**Objective**
Find every line in the data below that contains the string "gevallen" and copy each of those lines in full.

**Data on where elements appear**

※ ※ ※

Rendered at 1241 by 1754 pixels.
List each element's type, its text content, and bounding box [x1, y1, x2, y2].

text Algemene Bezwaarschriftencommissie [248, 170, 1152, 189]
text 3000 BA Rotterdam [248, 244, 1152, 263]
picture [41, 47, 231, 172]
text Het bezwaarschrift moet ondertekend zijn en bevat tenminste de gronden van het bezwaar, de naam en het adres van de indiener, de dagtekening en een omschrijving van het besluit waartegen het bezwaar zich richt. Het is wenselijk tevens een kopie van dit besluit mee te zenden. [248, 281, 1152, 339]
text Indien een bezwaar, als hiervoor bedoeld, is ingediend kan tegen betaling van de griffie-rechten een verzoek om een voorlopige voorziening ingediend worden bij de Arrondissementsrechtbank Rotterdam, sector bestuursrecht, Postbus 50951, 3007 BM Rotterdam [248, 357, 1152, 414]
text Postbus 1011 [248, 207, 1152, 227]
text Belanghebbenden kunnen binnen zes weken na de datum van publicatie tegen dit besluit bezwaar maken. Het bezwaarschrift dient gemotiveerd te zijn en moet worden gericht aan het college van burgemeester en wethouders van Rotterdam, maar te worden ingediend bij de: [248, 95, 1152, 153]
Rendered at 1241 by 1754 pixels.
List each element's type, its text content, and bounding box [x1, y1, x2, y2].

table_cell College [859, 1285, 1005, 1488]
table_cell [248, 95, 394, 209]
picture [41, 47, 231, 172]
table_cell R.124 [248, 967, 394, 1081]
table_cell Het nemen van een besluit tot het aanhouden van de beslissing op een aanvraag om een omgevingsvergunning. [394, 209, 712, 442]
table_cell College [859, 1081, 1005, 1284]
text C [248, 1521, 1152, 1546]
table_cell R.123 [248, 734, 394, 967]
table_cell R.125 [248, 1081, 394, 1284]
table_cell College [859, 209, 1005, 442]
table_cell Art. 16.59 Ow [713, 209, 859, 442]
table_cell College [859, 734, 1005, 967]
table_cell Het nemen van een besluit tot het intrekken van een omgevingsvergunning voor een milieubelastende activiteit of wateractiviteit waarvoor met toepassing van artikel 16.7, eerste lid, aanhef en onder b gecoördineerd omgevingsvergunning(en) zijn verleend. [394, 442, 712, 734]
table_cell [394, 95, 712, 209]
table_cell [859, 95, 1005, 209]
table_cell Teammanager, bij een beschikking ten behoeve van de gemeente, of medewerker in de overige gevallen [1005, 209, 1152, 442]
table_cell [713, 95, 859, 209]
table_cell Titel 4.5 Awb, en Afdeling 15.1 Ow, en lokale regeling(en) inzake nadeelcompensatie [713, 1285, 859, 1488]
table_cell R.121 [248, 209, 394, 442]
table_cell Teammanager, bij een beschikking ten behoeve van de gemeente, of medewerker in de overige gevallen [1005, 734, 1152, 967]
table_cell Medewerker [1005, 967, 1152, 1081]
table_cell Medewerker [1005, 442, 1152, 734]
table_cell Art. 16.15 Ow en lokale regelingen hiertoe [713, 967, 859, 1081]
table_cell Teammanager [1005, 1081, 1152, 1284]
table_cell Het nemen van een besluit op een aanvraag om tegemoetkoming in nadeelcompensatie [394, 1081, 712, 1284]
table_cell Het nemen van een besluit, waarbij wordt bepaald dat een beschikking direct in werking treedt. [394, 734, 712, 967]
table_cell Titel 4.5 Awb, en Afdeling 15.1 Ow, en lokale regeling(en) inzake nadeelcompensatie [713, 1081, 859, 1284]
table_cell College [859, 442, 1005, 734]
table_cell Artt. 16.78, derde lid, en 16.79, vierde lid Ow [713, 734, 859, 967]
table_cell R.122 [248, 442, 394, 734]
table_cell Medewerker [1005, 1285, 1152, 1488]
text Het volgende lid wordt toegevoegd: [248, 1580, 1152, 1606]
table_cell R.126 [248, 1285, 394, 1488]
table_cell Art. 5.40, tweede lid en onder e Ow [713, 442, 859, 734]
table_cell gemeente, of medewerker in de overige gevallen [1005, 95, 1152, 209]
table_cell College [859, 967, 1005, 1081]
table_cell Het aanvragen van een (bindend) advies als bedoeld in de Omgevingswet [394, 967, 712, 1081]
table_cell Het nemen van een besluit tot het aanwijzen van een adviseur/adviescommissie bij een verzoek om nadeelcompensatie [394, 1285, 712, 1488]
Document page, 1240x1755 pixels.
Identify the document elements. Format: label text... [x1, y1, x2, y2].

※ ※ ※

**Finished exercise**
table_cell Teammanager, bij een beschikking ten behoeve van de gemeente, of medewerker in de overige gevallen [1005, 209, 1152, 442]
table_cell Teammanager, bij een beschikking ten behoeve van de gemeente, of medewerker in de overige gevallen [1005, 734, 1152, 967]
table_cell gemeente, of medewerker in de overige gevallen [1005, 95, 1152, 209]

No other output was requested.